The latter will deal with complex relationships between the content and
the users, content workflows etc. - all the stuff that is much more
naturally expressed within the relational and object-oriented paradigm
rather than hierarchical paradigm which Sling implements; hence the separation 
between the parts. Thus, there will be a set of two REST APIs, and a HTML5 
frontend will operate both of them.

I'm an experienced Java EE developer, so most likely the business
logic  part will be implemented with JAX-RS + JPA [+ EJB]. AFAIK there are two 
deployment options here, and I wanted to discuss them together
with their benefits and drawbacks. The options are: 1) WAB deployed to
the same OSGi container Sling runs in, and 2) WAR deployed to a
separate application server.

Integrated deployment
=====================

>From what I've learned yet, I'll have to rely on Apache Aries as an
implementation of JAX-RS, JPA, EJB and JTA on OSGi platform (so-called
OSGi Enterprise).

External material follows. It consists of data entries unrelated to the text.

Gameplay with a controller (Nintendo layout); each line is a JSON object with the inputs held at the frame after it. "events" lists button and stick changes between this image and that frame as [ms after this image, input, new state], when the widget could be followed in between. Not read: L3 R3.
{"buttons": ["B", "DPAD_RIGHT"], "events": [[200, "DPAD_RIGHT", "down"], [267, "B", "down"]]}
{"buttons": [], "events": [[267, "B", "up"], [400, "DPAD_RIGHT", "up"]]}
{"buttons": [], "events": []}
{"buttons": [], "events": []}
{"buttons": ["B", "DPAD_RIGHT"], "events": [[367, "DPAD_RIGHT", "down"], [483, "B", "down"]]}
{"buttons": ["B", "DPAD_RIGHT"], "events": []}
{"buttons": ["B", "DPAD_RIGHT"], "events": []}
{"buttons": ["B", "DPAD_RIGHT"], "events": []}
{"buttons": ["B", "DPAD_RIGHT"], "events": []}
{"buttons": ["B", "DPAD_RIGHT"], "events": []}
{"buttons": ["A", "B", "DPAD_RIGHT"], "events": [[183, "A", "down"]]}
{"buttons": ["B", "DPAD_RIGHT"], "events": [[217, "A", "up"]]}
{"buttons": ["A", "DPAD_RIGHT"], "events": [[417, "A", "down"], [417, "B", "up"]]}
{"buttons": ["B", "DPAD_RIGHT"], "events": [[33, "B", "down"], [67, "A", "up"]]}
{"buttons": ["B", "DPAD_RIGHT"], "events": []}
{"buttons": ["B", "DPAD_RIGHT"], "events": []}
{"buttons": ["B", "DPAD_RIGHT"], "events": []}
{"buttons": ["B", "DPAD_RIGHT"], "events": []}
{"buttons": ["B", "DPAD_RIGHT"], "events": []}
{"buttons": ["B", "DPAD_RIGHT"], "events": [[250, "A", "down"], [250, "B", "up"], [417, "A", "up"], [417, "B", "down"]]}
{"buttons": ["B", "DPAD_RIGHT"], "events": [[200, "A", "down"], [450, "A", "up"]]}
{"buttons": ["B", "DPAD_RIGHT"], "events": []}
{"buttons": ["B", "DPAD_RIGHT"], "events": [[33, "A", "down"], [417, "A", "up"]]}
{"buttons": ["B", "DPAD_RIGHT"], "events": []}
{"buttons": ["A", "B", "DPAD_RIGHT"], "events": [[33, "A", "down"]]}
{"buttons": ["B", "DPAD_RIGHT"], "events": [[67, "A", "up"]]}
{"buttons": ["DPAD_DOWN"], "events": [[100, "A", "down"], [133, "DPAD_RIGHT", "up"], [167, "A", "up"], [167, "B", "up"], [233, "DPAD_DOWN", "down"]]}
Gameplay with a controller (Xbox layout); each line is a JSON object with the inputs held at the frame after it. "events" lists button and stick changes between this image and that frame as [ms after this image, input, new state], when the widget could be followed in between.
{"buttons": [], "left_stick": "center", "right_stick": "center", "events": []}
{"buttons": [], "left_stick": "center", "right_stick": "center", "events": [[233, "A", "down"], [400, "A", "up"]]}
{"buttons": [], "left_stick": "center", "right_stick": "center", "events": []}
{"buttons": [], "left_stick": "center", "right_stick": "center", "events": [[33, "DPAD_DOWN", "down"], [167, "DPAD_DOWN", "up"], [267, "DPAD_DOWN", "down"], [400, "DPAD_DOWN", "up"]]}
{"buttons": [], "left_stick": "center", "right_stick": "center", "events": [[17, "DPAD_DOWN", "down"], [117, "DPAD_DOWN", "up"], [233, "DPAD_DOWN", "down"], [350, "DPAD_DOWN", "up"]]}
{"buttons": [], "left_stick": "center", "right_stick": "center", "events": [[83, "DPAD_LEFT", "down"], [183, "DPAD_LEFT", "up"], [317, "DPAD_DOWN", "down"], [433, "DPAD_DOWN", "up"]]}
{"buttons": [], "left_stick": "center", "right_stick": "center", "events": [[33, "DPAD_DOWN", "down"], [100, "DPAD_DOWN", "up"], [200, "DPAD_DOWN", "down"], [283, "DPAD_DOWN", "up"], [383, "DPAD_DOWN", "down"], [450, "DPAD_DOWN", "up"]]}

The application itself should be packaged as a WAB
and deployed to the same Felix container used by Sling.

Pros:

- to work with the underlying repository, we can use JCR API directly
(can we?)
- moreover, we can use transactions that would span both JPA and JCR
realms (can we?)
- we can use single authentication mechanism for both Sling and JAX-RS
endpoints (can we?)
- no separate application server required, thus less memory/CPU
overhead and simpler deployment process.

Cons:

- there are concerns about stability and feature completeness of Aries
JAX-RS implementation. The spec itself is in a draft [1], and the
implementation [2] AFAIK is not yet a part of the official Aries
distro;
- I'll be limited to Java EE APIs implemented by Aries, hence there'll
be neither CDI nor WebSocket (or will they?)
- the JAX-RS part couldn't be scaled/clustered independently of Sling.

Separate deployment
===================

In this scenario, the application will be packaged as a WAR and
deployed to a Java EE server (maybe even the same server Sling runs on,
should the latter be deployed as a WAR too).

Pros:

- immediate access to full Java EE APIs + immediate availability of
Java EE 9 upon release;
- ability to scale the application independently of Sling.

Cons:

- to access repository data, I'll have to resort to either REST or
remote JCR over RMI (is it safe for a JCR repo to be accessed
concurrently both by Sling and an external client?)
- not sure if JPA+JCR combined transactions will be feasible at all;
- the overall configuration and deployment process becomes more
complicated, let alone resource overhead;
- will need to deal with unified authentication / SSO.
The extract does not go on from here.